• In just three days…

    Every year I make a promise to people. I say that if they keep the triduum with me at St Mary’s then it will change their life and change their faith. I think that keeping the Triduum helps make sense of all that we do in church for the rest of the year. In just three days, you can learn things about the faith and why Christians believe the things that they do that are much harder to learn during the rest of the year.

    The Triduum is the three days from Maundy Thursday to Easter Day. Although the various services take place over several days, it is really one big feast, which is what makes it so extraordinary when you keep it in one place and experience the whole thing. It really is life changing stuff.

    A few years ago, I blogged about it, and it might be worth pointing people to those blog posts. There’s a few things we do a bit differently and I’ve changed my mind about one or two things too, but these blog posts do capture the essence of what we are up to.

    Maundy Thursday
    Veneration of the Cross
    Three Hour Devotions
    Good Friday Evening
    Holy Saturday – all hands on deck!
    The Vigil

    I’d say you’d kept the Triduum with me if you come to the Maundy Thursday evening service, two of the three services on Good Friday (try for the three hours if you can), the clean and polish on Saturday and the early fire Vigil and the main Festival Mass on Sunday.

    On Good Friday in the evening there will be a simple sung service of Night Prayer called Compline. On the Saturday evening we’re going to try something completely new. My colleague Maggie McTernan and I often go to a folk singaround in a local pub. We’re going to be leading a session of singing on the Saturday evening of Songs of Hope and Lament. People can bring a song to sing or simply come and listen to the singers and join in the choruses. (Only rule – no alleluias until Easter Day).

    This year we are having a revival on Easter Sunday and there will be a number of people who will be baptised at the Easter Fire Vigil.

    This is all open to anyone. You are just as welcome to participate if you have been at St Mary’s all your life or if you’ve never been. Some people come to keep these days here with us because their own church isn’t keeping them like this and they’ll be going back to their own church once Holy Week is done. That’s fine too. I’m also happy to answer questions as we go through these days about what it is all for. (The Saturday morning is a good time to talk).

    It really is life-changing if you do it all and there are people around who will testify to just that.

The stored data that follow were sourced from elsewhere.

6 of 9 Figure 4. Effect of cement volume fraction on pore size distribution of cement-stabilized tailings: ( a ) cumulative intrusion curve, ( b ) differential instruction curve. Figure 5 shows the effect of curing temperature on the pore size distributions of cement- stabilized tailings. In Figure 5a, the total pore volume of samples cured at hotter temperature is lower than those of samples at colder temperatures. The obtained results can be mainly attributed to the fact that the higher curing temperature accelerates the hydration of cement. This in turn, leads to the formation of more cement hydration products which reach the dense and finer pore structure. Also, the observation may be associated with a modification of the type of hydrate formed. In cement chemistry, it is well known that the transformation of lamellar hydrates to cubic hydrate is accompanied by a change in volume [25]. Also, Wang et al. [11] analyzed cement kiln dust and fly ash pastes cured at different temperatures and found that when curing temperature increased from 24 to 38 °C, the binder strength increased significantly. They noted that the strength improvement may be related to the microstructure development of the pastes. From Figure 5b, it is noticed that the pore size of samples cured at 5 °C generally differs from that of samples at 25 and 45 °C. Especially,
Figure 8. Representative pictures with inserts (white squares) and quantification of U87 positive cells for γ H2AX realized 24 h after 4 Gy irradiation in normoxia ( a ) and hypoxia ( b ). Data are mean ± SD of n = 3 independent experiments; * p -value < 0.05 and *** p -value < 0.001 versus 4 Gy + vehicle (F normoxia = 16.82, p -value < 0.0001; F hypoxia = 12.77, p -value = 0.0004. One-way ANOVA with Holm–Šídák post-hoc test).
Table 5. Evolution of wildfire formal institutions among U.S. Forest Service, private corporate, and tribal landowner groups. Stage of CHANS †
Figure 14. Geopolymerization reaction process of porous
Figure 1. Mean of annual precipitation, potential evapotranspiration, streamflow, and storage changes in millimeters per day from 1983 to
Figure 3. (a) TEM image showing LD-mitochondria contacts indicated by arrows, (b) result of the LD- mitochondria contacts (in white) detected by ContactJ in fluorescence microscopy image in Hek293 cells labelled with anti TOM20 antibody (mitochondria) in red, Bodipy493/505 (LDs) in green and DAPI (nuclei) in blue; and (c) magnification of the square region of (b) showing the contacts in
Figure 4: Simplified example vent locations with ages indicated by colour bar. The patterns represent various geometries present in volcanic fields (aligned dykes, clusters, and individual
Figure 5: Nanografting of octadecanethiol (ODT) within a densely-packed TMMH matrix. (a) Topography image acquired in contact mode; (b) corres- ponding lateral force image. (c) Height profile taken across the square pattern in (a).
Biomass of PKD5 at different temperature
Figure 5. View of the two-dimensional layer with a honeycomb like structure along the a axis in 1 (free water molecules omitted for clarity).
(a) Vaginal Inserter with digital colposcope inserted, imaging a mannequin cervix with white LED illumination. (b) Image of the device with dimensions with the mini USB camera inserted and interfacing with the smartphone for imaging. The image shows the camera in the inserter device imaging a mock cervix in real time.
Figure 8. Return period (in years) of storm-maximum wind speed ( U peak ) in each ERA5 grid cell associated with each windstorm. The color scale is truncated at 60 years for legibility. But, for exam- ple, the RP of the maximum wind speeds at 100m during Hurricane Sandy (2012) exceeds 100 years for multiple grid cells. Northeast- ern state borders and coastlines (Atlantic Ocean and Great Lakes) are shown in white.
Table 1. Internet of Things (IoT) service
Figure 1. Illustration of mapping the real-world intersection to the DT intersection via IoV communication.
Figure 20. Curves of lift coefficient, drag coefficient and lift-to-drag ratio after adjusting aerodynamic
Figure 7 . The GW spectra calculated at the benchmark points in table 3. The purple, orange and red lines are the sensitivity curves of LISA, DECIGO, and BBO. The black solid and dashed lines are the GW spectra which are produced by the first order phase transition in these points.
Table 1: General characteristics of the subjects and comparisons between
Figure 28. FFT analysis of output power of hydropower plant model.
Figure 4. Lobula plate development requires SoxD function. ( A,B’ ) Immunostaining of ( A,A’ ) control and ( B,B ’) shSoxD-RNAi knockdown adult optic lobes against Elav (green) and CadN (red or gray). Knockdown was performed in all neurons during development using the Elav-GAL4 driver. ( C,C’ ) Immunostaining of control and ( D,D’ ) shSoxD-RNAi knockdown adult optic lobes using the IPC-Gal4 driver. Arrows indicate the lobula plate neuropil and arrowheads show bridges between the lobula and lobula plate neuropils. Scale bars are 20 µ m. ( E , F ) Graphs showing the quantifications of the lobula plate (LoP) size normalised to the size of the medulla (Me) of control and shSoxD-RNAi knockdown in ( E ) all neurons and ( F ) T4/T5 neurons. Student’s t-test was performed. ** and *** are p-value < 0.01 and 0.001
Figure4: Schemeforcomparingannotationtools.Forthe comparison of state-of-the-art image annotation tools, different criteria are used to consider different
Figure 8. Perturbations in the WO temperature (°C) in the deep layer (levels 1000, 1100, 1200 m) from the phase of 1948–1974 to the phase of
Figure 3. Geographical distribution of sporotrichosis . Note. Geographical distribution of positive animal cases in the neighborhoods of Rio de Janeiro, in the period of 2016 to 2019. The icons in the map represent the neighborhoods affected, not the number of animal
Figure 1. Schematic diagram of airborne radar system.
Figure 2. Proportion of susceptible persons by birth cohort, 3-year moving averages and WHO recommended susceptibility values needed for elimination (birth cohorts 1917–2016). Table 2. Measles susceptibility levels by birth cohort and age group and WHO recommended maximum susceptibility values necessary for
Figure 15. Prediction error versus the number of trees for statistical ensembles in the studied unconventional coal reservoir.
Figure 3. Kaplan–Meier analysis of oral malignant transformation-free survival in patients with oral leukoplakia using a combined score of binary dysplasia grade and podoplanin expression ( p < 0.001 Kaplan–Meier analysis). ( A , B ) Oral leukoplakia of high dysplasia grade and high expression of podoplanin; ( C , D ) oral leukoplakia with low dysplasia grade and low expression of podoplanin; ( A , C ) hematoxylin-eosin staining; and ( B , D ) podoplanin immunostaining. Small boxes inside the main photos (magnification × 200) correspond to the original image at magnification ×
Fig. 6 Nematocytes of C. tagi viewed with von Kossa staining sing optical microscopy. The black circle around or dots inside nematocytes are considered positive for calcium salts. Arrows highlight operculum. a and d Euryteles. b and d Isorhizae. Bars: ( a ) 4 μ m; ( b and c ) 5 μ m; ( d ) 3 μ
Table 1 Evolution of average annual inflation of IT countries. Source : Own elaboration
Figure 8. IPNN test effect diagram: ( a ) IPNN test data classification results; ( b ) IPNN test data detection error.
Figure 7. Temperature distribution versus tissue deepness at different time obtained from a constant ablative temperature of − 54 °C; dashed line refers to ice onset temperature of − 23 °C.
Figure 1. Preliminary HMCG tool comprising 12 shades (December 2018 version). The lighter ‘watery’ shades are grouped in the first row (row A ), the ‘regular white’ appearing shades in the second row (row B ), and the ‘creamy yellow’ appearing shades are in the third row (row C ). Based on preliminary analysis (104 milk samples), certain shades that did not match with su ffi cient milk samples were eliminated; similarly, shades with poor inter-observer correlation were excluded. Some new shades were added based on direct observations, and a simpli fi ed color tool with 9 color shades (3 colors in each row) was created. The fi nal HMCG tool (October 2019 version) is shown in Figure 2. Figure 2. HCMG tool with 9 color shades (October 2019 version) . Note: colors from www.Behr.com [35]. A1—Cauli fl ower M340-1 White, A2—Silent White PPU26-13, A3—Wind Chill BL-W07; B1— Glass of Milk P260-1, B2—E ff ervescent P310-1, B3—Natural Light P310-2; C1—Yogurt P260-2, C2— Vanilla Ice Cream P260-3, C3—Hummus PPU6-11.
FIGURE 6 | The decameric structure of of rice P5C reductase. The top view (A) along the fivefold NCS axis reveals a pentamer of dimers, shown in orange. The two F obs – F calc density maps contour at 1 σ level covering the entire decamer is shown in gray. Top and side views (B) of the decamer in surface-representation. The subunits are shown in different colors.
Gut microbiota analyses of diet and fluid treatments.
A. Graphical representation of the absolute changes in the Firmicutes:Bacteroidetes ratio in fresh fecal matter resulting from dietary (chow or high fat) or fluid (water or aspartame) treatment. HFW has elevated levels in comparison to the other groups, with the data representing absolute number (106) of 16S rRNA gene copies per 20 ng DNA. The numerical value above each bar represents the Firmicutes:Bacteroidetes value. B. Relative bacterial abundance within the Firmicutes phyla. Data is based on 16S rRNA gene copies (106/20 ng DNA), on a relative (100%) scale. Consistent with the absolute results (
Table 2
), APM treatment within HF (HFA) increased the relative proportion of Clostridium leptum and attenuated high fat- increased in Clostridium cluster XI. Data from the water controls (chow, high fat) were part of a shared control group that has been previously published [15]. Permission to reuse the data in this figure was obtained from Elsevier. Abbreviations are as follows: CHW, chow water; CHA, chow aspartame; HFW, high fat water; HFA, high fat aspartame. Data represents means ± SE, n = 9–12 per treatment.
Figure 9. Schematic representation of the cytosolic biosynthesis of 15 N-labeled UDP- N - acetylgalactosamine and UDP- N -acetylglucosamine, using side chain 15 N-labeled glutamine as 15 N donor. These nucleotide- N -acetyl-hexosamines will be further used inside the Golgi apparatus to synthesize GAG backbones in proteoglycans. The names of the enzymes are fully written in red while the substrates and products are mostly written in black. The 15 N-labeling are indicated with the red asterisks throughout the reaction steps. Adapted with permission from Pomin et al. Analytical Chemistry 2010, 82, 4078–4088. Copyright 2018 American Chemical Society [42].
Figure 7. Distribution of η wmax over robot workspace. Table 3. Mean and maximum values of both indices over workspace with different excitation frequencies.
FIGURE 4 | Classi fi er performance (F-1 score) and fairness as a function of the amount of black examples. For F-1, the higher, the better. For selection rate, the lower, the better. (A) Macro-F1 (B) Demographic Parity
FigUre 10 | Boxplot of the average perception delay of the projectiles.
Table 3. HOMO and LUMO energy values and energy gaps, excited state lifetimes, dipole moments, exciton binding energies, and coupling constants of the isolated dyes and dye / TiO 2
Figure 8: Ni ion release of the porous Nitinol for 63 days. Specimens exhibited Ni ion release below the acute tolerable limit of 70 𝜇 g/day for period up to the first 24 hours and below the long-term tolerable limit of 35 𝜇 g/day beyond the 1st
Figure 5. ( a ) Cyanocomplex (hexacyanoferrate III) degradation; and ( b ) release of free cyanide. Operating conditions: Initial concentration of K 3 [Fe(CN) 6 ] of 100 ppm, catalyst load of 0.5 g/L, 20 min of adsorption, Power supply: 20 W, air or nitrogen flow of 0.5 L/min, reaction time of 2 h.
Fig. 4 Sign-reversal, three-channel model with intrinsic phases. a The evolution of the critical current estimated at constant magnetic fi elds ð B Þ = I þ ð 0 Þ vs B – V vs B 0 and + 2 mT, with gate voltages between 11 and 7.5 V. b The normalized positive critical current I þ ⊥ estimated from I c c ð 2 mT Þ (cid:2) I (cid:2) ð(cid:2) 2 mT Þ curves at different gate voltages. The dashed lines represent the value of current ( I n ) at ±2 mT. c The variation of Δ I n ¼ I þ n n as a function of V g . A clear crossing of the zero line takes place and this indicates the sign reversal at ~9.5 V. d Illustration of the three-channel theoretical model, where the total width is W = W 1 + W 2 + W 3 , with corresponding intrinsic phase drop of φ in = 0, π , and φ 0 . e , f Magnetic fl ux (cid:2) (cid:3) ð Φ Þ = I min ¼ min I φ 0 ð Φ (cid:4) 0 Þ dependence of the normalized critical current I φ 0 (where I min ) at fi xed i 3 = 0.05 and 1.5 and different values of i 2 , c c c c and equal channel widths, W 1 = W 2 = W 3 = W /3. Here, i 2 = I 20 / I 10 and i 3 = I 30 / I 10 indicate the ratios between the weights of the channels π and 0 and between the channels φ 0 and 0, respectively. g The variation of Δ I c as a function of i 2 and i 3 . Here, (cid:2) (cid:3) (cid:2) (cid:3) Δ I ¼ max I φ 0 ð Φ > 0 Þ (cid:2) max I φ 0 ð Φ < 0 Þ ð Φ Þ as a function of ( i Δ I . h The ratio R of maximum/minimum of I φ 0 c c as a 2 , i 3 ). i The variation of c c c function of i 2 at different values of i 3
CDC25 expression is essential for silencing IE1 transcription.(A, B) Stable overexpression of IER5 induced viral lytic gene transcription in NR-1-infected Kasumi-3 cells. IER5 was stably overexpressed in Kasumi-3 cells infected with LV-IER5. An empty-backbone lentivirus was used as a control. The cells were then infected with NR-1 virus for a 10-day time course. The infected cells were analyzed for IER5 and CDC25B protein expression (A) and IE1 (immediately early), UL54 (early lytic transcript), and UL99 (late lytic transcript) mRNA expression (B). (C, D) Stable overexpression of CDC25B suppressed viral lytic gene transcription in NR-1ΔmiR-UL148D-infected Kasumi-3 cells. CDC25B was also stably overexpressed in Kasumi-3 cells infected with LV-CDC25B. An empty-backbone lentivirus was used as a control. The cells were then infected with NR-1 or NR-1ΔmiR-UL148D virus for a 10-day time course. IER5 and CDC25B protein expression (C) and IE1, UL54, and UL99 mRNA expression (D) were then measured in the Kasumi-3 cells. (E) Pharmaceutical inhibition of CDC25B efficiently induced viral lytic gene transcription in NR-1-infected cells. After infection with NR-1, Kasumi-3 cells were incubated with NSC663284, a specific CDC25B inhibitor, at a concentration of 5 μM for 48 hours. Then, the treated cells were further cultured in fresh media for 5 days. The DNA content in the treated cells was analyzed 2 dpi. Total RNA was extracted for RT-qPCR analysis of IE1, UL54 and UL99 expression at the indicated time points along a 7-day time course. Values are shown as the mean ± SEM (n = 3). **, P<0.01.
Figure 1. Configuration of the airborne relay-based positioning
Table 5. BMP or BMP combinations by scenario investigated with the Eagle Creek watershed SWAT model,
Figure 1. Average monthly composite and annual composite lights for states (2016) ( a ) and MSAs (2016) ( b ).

8 responses to “Wikipedia”

  1.  Avatar
    Anonymous

    Wikipedia
    It has occured to me when editting the pages for St Mary’s and the Diocese of G&G that the whole area of adding info to Wikis is a minefield for the unwary. As a rule, I will not add any information to the personal page for anyone living. In my mind that is up to the person in question.

    I have added the list of Provosts – thanks Kelvin for correcting my description of the dual role – and Bishops of the combined see, complete with a picture of the left hand plaque at St Mary’s.

    Kelvin, your observation about the online Britanica, reminds me that as a result of this recent activity on Wikipedia, I have turned to Bishop Goldie’s book on the SEC. I have a second edition, from 1976. Bishop Goldie in the preface to the second edition remarks that the major revision was the addition of the twelth chapter updating the book from the 1951 edition. Is a third edition is order now?

  2.  Avatar
    Anonymous

    Info on the Living

    The accepted convention on WP is that you are not supposed to edit your own WP entry but to leave it to others.

  3. Elizabeth Avatar
    Elizabeth

    parish confusion

    For the uninitiated, what does the SEC have if not parishes? I mean, it has churches . . . aren’t they parishes?

    I’m confused!

  4. Moyra Avatar
    Moyra

    Charges

    The SEC has charges, the Church of Scotland has parishes.

  5. Moyra Avatar
    Moyra

    And confusion is a perfectly normal state of affairs in all matters to do with the church.

  6.  Avatar
    Anonymous

    Charges vs Congregations

    In the C of E or the C of S or indeed the RC Church in the UK, a parish usually designates a geographical territory which has a status in either canon or civil law or both.

    Scottish Episcopal Congregations are all gathered communities.

    At various times and in various ways in different SEC dioceses there were attempts to define Pastoral Areas to function as parish-like geographical entities.

    The fundamental geographic territorical entity in the SEC is the diocese. If you ask me, geographical territory is so last century. In the internet age, the very idea is threatened and challenged on all kinds of levels. 

  7.  Avatar
    Anonymous

    Trophy Spice

    However.

    As I look around the net, I find that on at least one occassion, I’ve posted something written about a bishop which had a trophy spouse and kids line in it, though I think I copied it from someone else. Just goes to show that one can be inconsistent. 

  8. Elizabeth Avatar
    Elizabeth

    To congregate and to solve

    Aha! Thanks for clarifying my confusion. Gathered communities vs. geographical boundaries makes much sense.

    I suspect I picked up the parish confusion (along with countless others) from the source of most of my church knowledge – an amalgam of impressions from English novels and sketchy memories of childhood church activity in the ECUSA (we called the basement room, site of so many ventures and misadventures, the parish hall).